* 文档
上次看了编程之美,里面讲到的连连看,用广度优先很有启发性.索性昨晚下了一个连连看的代码,重新写了那个匹配算法.

#include <iostream>
#include <cmath>
using namespace std;

#define MAXX 10
#define MAXY 10

typedef struct
{
int x;
int y;
}Structure;

Structure Next[MAXX*MAXY];
Structure Parent[MAXX][MAXY];
int minValue[MAXX][MAXY];
int disValue[MAXX][MAXY];

bool Reach(int startI, int startJ, int directionX, int directionY, int *tail, int endI, int endJ)
{
int destiX = startI;
int destiY = startJ;
while (true)
{
destiX += directionX;
destiY += directionY;

if ( directionX == 0)
{
if ( destiX<0 || destiX>max)
// over the boundrate
return break;
}
else
{
if ( destiY<0 || destiY>max)
// over the boundrate
return break;
}
int dist = abs(directionX) + abs(directionY);
if ( (minValue[startI][startJ]+1<minValue[destiX][destiY])||
(minValue[startI][startJ]+1==minValue[destiX][destiY] &&
disValue[startI][startJ]+dist<disValue[destiX][destiY]))

* 你的任务
在这篇关于连连看匹配算法的文档里，作者说《编程之美》讲连连看时用的是哪种搜索方法？ 下面的清单取自另一个来源。

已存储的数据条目

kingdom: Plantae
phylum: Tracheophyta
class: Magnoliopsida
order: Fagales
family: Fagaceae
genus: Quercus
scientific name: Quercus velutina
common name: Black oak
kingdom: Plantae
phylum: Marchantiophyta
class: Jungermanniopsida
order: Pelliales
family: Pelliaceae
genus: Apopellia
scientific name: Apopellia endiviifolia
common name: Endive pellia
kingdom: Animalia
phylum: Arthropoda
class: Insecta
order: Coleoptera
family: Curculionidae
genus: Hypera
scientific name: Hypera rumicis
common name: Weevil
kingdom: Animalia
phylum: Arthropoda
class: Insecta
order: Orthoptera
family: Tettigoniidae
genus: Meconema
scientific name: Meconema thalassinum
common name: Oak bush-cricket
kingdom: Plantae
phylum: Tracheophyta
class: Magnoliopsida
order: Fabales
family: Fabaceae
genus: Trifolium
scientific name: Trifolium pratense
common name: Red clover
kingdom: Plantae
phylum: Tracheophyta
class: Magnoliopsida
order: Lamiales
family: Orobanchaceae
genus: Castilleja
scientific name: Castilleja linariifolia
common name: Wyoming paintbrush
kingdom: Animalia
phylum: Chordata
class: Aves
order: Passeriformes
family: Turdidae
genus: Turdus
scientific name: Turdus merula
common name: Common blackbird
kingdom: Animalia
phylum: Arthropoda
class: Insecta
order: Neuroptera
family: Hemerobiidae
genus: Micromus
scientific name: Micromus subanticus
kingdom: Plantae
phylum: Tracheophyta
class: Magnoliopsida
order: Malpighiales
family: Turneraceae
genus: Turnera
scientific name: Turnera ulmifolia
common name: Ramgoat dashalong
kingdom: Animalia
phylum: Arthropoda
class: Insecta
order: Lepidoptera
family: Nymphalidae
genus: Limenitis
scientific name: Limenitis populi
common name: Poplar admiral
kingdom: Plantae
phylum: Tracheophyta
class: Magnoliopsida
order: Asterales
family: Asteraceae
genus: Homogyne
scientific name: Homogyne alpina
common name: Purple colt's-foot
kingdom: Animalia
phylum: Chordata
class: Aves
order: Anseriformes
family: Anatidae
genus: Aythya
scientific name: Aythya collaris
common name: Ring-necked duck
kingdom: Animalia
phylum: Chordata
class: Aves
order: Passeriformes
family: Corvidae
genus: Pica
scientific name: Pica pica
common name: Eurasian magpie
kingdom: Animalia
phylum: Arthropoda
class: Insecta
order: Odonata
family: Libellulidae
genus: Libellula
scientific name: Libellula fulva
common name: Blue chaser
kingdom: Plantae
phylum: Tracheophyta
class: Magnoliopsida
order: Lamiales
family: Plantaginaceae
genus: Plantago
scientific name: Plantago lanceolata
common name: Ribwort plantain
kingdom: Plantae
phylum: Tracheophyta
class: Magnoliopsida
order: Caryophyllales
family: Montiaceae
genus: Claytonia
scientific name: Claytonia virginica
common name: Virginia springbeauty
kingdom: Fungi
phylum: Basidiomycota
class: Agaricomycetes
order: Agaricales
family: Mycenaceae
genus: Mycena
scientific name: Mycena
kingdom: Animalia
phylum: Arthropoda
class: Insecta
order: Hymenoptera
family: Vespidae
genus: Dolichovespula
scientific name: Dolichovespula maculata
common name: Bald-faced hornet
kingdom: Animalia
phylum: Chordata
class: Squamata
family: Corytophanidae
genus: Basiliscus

* 最终结果
广度优先。